Thank you to Dr. Hall and Standard Process for this article, link here…
We’ve all been there: tired, irritable, and finding it hard to think clearly. Not getting enough sleep can affect your work, personal relationships, physical abilities, and more. But did you know that if you consistently miss out on quality sleep time you could be harming your health? Insufficient sleep has been linked to the development of many chronic diseases and conditions, including obesity, diabetes, high blood pressure, heart disease, stroke, and frequent mental distress.
According to the Centers for Disease Control and Prevention, more than a third of adults do not get the recommended amount of sleep on a regular basis.
The American Academy of Sleep Medicine and the Sleep Research Society suggest that anyone between the ages of 18 and 60 sleep at least seven hours per night to support optimal health and well-being.
“I see patients with sleep challenges at least five to seven times a week,” said Martha Hall, DAOM, ACN. “Sleep is essential for physiological energy in the brain and body. It affects you in so many ways.”
Fortunately, some lifestyle changes may help you fall asleep faster and stay asleep longer. When her patients experience nighttime challenges, Dr. Hall recommends the following helpful tips.
Sticking to a Routine
Create an evening ritual so you can relax and prepare yourself for sleep every night. This winding-down routine may include:
- A cup of herbal tea
- A warm bath
- A bite-sized protein snack (like sunflower butter on celery)
“I often suggest my patients repeat a simple mantra over and over right before bed or while in bed,” said Dr. Hall. “It helps calm the mind and body.”
Sleeping in the Bedroom
The bedroom should be reserved for sleeping only with no television or reading while in bed. Dr. Hall also recommends that you do not listen to music before bedtime unless the music is relaxing or meditative. Make sure the bedroom is dark and quiet or use an eye mask and earplugs.
After 3 p.m. do not consume caffeine, which can be found in coffee, tea, soft drinks, and chocolate. It is also wise to avoid nicotine and alcohol close to bedtime. While alcohol may help you fall asleep, it can interrupt your sleep later in the evening.
Laptops, tablets, and cellphones emit artificial blue light that can throw off the body’s natural circadian rhythm, a 24-hour cycle of physiological processes. A good habit to get into is shutting down devices two to three hours before bedtime.
“Social media can be distressing. One article can lead to more and more articles,” Dr. Hall said. “It’s better to unplug before bedtime.”
Aerobic exercise, strength training, and yoga can all help improve your quality of sleep. If stress keeps you awake at night, the rhythmic stretching and relaxing poses of yoga can help you fall asleep faster.
“When they aren’t sleeping well, my patients often eat more fast food or prepared foods because they don’t have the energy to cook a good meal,” Dr.

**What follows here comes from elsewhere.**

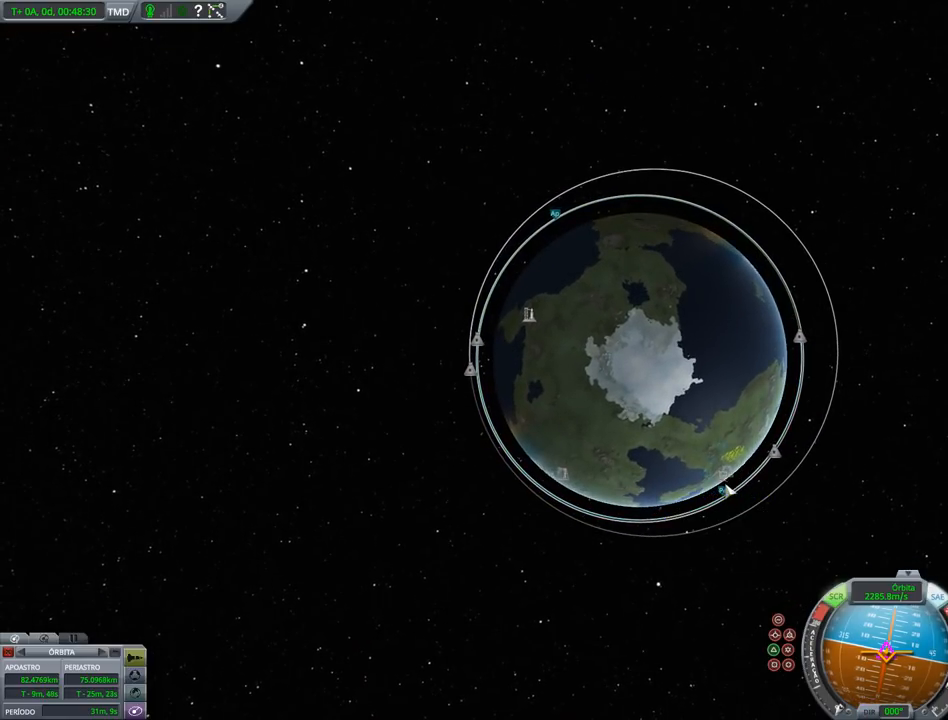
{"keys": [], "events": []}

Hall said. “It’s a bad habit to get into. When you are feeling healthy and well-rested, you tend to eat healthier foods.”

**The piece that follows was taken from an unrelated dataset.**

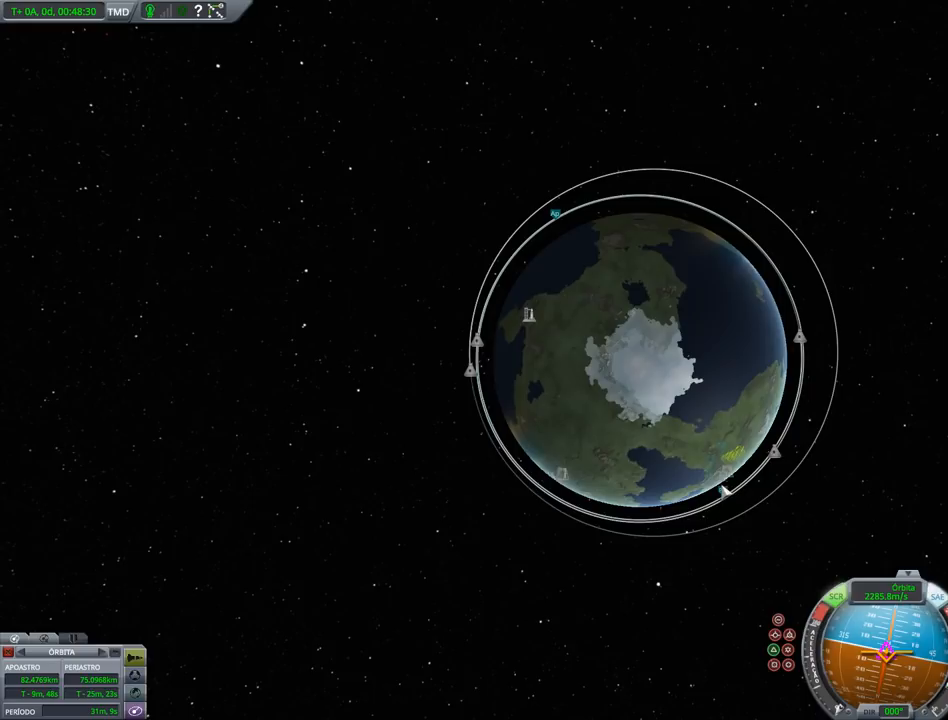
{"keys": ["right"], "events": [[267, "right", "down"]]}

Your diet should include foods that can increase serotonin levels and get your body ready for sleep, such as:
- Complex carbohydrates: whole-grain bread, cereal, pasta, crackers, and brown rice
- Lean proteins: low-fat cheese, chicken, turkey, and fish
- Heart-healthy fats: peanuts, almond butter, walnuts, almonds, cashews, and pistachios
Try some of these healthy lifestyle changes tonight and you may wake up to a brighter tomorrow!